**JOB ITEM**:
Which lines below contain the word "odpowiedzialne"? Copy each one.
==*==
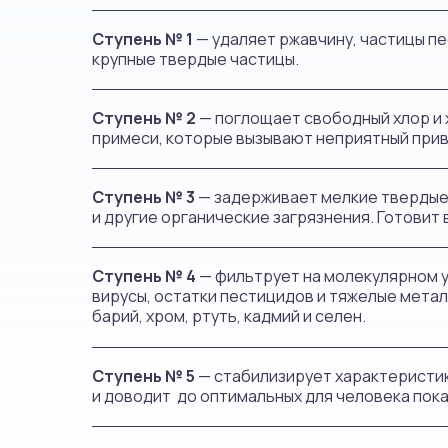
Ступень № 1
— удаляет ржавчину, частицы пе
крупные твердые частицы.
Ступень № 2
— поглощает свободный хлор и
примеси, которые вызывают неприятный привк
Ступень № 3
— задерживает мелкие твердые 
и другие органические загрязнения. Готовит
Ступень № 4
— фильтрует на молекулярном у
вирусы, остатки пестицидов и тяжелые метал
барий, хром, ртуть, кадмий и селен.
Ступень № 5
— стабилизирует характеристи
и доводит до оптимальных для человека пок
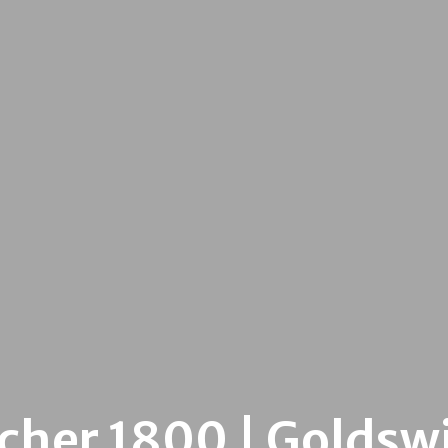
cher 1800 | Goldswi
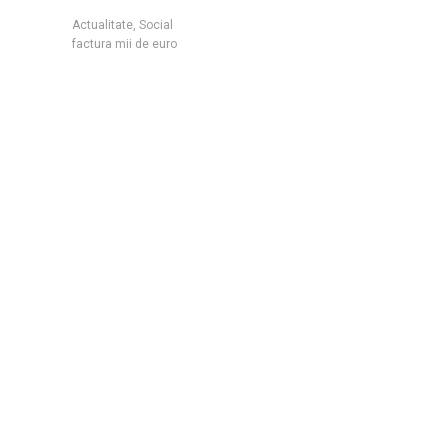
Actualitate
,
Social
factura mii de euro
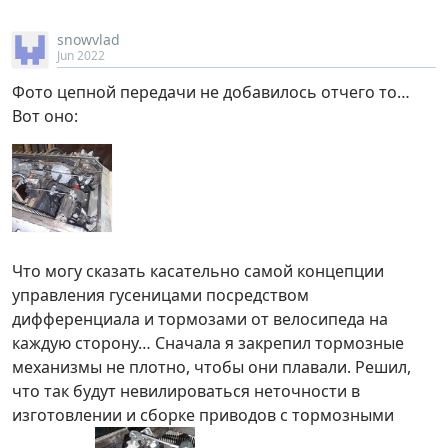
snowvlad
Jun 2022
Фото цепной передачи не добавилось отчего то…
Вот оно:
Что могу сказать касательно самой концепции
управления гусеницами посредством
дифференциала и тормозами от велосипеда на
каждую сторону… Сначала я закрепил тормозные
механизмы не плотно, чтобы они плавали. Решил,
что так будут невилироваться неточности в
изготовлении и сборке приводов с тормозными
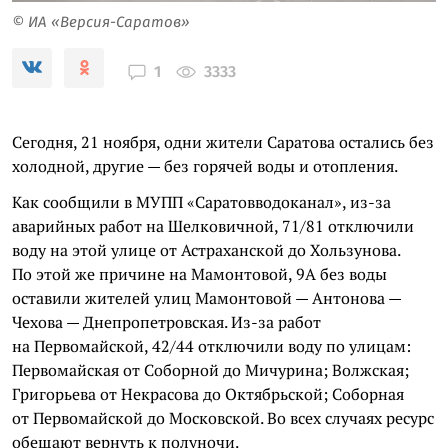
© ИА «Версия-Саратов»
3333
1
Сегодня, 21 ноября, одни жители Саратова остались без
холодной, другие
—
без горячей воды и отопления.
Как сообщили в МУПП «Саратовводоканал», из-за
аварийных работ на Шелковичной, 71/81 отключили
воду на этой улице от Астраханской до Хользунова.
По этой же причине на Мамонтовой, 9А без воды
оставили жителей улиц Мамонтовой — Антонова —
Чехова — Днепропетровская. Из-за работ
на Первомайской, 42/44 отключили воду по улицам:
Первомайская от Соборной до Мичурина; Волжская;
Григорьева от Некрасова до Октябрьской; Соборная
от Первомайской до Московской. Во всех случаях ресурс
обещают вернуть к полуночи.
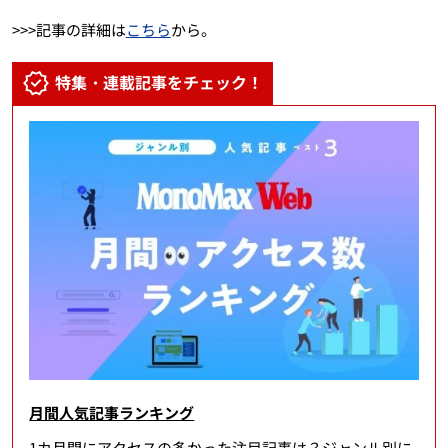
>>>記事の詳細は
こちら
から。
特集・連載記事をチェック！
月間人気記事ランキング
1カ月間にアクセスの多かった注目記事は？ジャンル別に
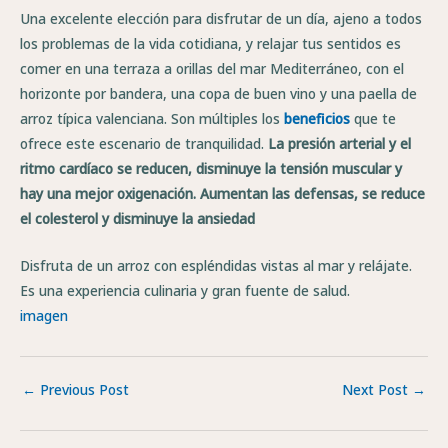
Una excelente elección para disfrutar de un día, ajeno a todos
los problemas de la vida cotidiana, y relajar tus sentidos es
comer en una terraza a orillas del mar Mediterráneo, con el
horizonte por bandera, una copa de buen vino y una paella de
arroz típica valenciana. Son múltiples los
beneficios
que te
ofrece este escenario de tranquilidad.
La presión arterial y el
ritmo cardíaco se reducen, disminuye la tensión muscular y
hay una mejor oxigenación. Aumentan las defensas, se reduce
el colesterol y disminuye la ansiedad
Disfruta de un arroz con espléndidas vistas al mar y relájate.
Es una experiencia culinaria y gran fuente de salud.
imagen
←
Previous Post
Next Post
→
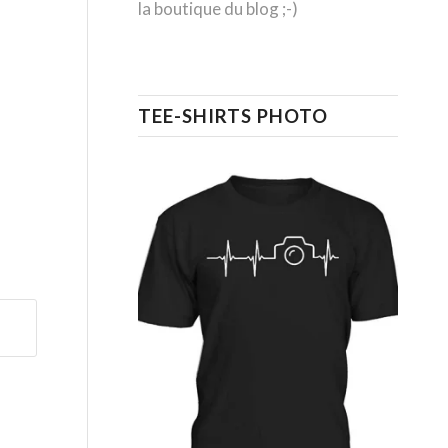
la boutique du blog ;-)
TEE-SHIRTS PHOTO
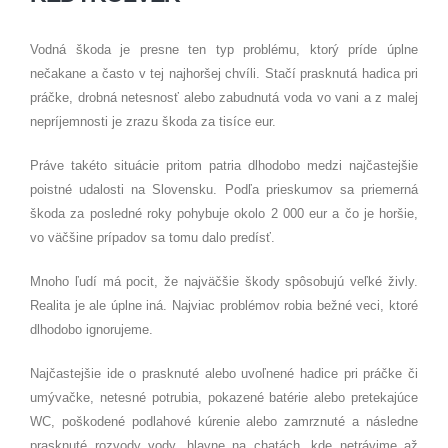
Vodná škoda je presne ten typ problému, ktorý príde úplne
nečakane a často v tej najhoršej chvíli. Stačí prasknutá hadica pri
práčke, drobná netesnosť alebo zabudnutá voda vo vani a z malej
nepríjemnosti je zrazu škoda za tisíce eur.
Práve takéto situácie pritom patria dlhodobo medzi najčastejšie
poistné udalosti na Slovensku. Podľa prieskumov sa priemerná
škoda za posledné roky pohybuje okolo 2 000 eur a čo je horšie,
vo väčšine prípadov sa tomu dalo predísť.
Mnoho ľudí má pocit, že najväčšie škody spôsobujú veľké živly.
Realita je ale úplne iná. Najviac problémov robia bežné veci, ktoré
dlhodobo ignorujeme.
Najčastejšie ide o prasknuté alebo uvoľnené hadice pri práčke či
umývačke, netesné potrubia, pokazené batérie alebo pretekajúce
WC, poškodené podlahové kúrenie alebo zamrznuté a následne
prasknuté rozvody vody, hlavne na chatách, kde netrávime až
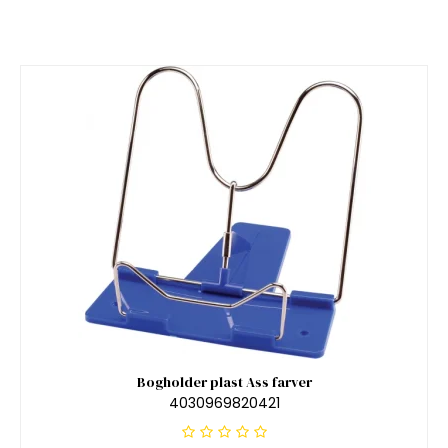
Bogholder plast Ass farver
4030969820421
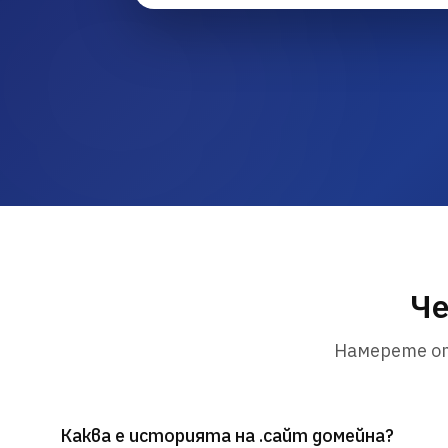
Че
Намерете от
Каква е историята на .сайт домейна?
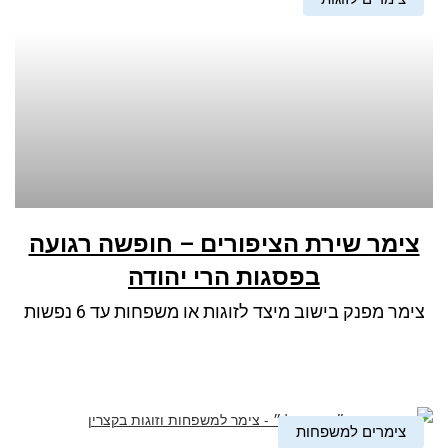
צימר שירת הציפורים – חופשה רגועה
בפסגות הרי יהודה
צימר מפנק בישוב מיצד לזוגות או משפחות עד 6 נפשות
צימרים למשפחות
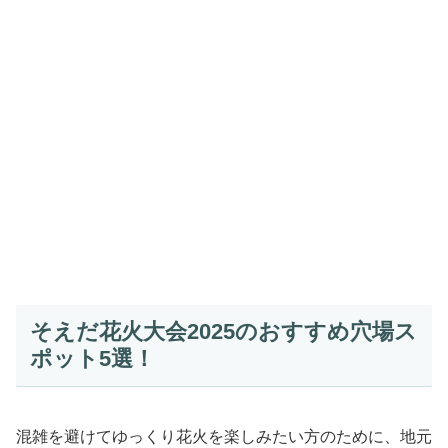
そえだ花火大会2025のおすすめ穴場ス
ポット5選！
混雑を避けてゆっくり花火を楽しみたい方のために、地元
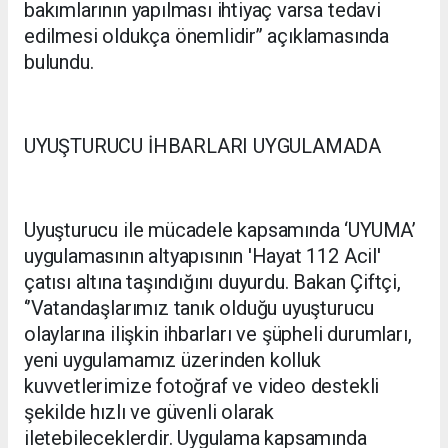
bakımlarının yapılması ihtiyaç varsa tedavi
edilmesi oldukça önemlidir’’ açıklamasında
bulundu.
UYUŞTURUCU İHBARLARI UYGULAMADA
Uyuşturucu ile mücadele kapsamında ‘UYUMA’
uygulamasının altyapısının 'Hayat 112 Acil'
çatısı altına taşındığını duyurdu. Bakan Çiftçi,
‘’Vatandaşlarımız tanık olduğu uyuşturucu
olaylarına ilişkin ihbarları ve şüpheli durumları,
yeni uygulamamız üzerinden kolluk
kuvvetlerimize fotoğraf ve video destekli
şekilde hızlı ve güvenli olarak
iletebileceklerdir. Uygulama kapsamında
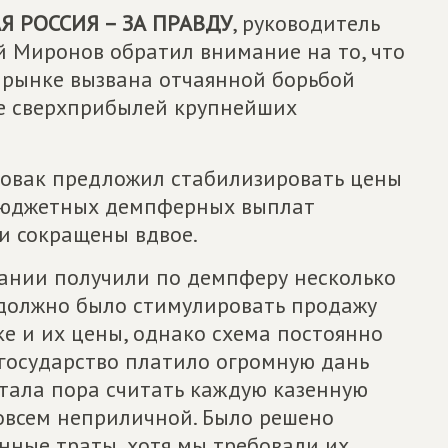
 РОССИЯ – ЗА ПРАВДУ
, руководитель
й Миронов обратил внимание на то, что
 рынке вызвана отчаянной борьбой
ие сверхприбылей крупнейших
Новак предложил стабилизировать цены
бюджетных демпферных выплат
и сокращены вдвое.
ании получили по демпферу несколько
 должно было стимулировать продажу
е и их цены, однако схема постоянно
 государство платило огромную дань
тала пора считать каждую казенную
совсем неприличной. Было решено
нные траты, хотя мы требовали их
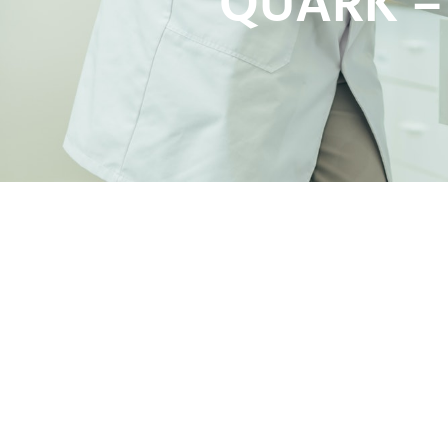
QUARK – 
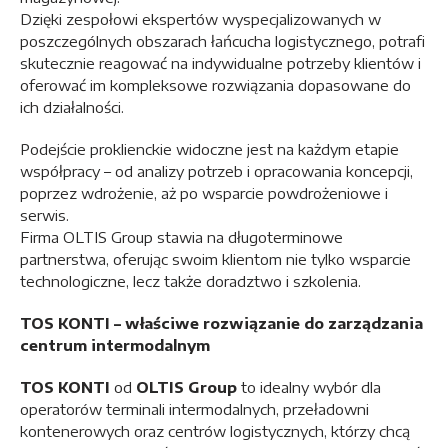
Dzięki zespołowi ekspertów wyspecjalizowanych w
poszczególnych obszarach łańcucha logistycznego, potrafi
skutecznie reagować na indywidualne potrzeby klientów i
oferować im kompleksowe rozwiązania dopasowane do
ich działalności.
Podejście proklienckie widoczne jest na każdym etapie
współpracy – od analizy potrzeb i opracowania koncepcji,
poprzez wdrożenie, aż po wsparcie powdrożeniowe i
serwis.
Firma OLTIS Group stawia na długoterminowe
partnerstwa, oferując swoim klientom nie tylko wsparcie
technologiczne, lecz także doradztwo i szkolenia.
TOS KONTI – właściwe rozwiązanie do zarządzania
centrum intermodalnym
TOS KONTI
od
OLTIS Group
to idealny wybór dla
operatorów terminali intermodalnych, przeładowni
kontenerowych oraz centrów logistycznych, którzy chcą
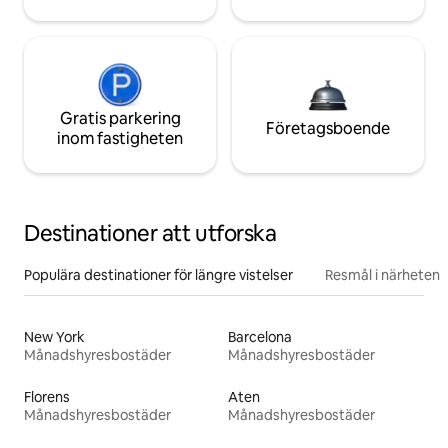
Gratis parkering
Företagsboende
inom fastigheten
Destinationer att utforska
Populära destinationer för längre vistelser
Resmål i närheten
New York
Barcelona
Månadshyresbostäder
Månadshyresbostäder
Florens
Aten
Månadshyresbostäder
Månadshyresbostäder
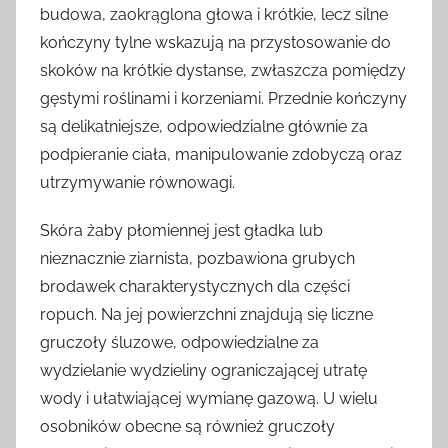
budowa, zaokrąglona głowa i krótkie, lecz silne
kończyny tylne wskazują na przystosowanie do
skoków na krótkie dystanse, zwłaszcza pomiędzy
gęstymi roślinami i korzeniami. Przednie kończyny
są delikatniejsze, odpowiedzialne głównie za
podpieranie ciała, manipulowanie zdobyczą oraz
utrzymywanie równowagi.
Skóra żaby płomiennej jest gładka lub
nieznacznie ziarnista, pozbawiona grubych
brodawek charakterystycznych dla części
ropuch. Na jej powierzchni znajdują się liczne
gruczoły śluzowe, odpowiedzialne za
wydzielanie wydzieliny ograniczającej utratę
wody i ułatwiającej wymianę gazową. U wielu
osobników obecne są również gruczoły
==*==
**TASK ANSWER**:
są delikatniejsze, odpowiedzialne głównie za
gruczoły śluzowe, odpowiedzialne za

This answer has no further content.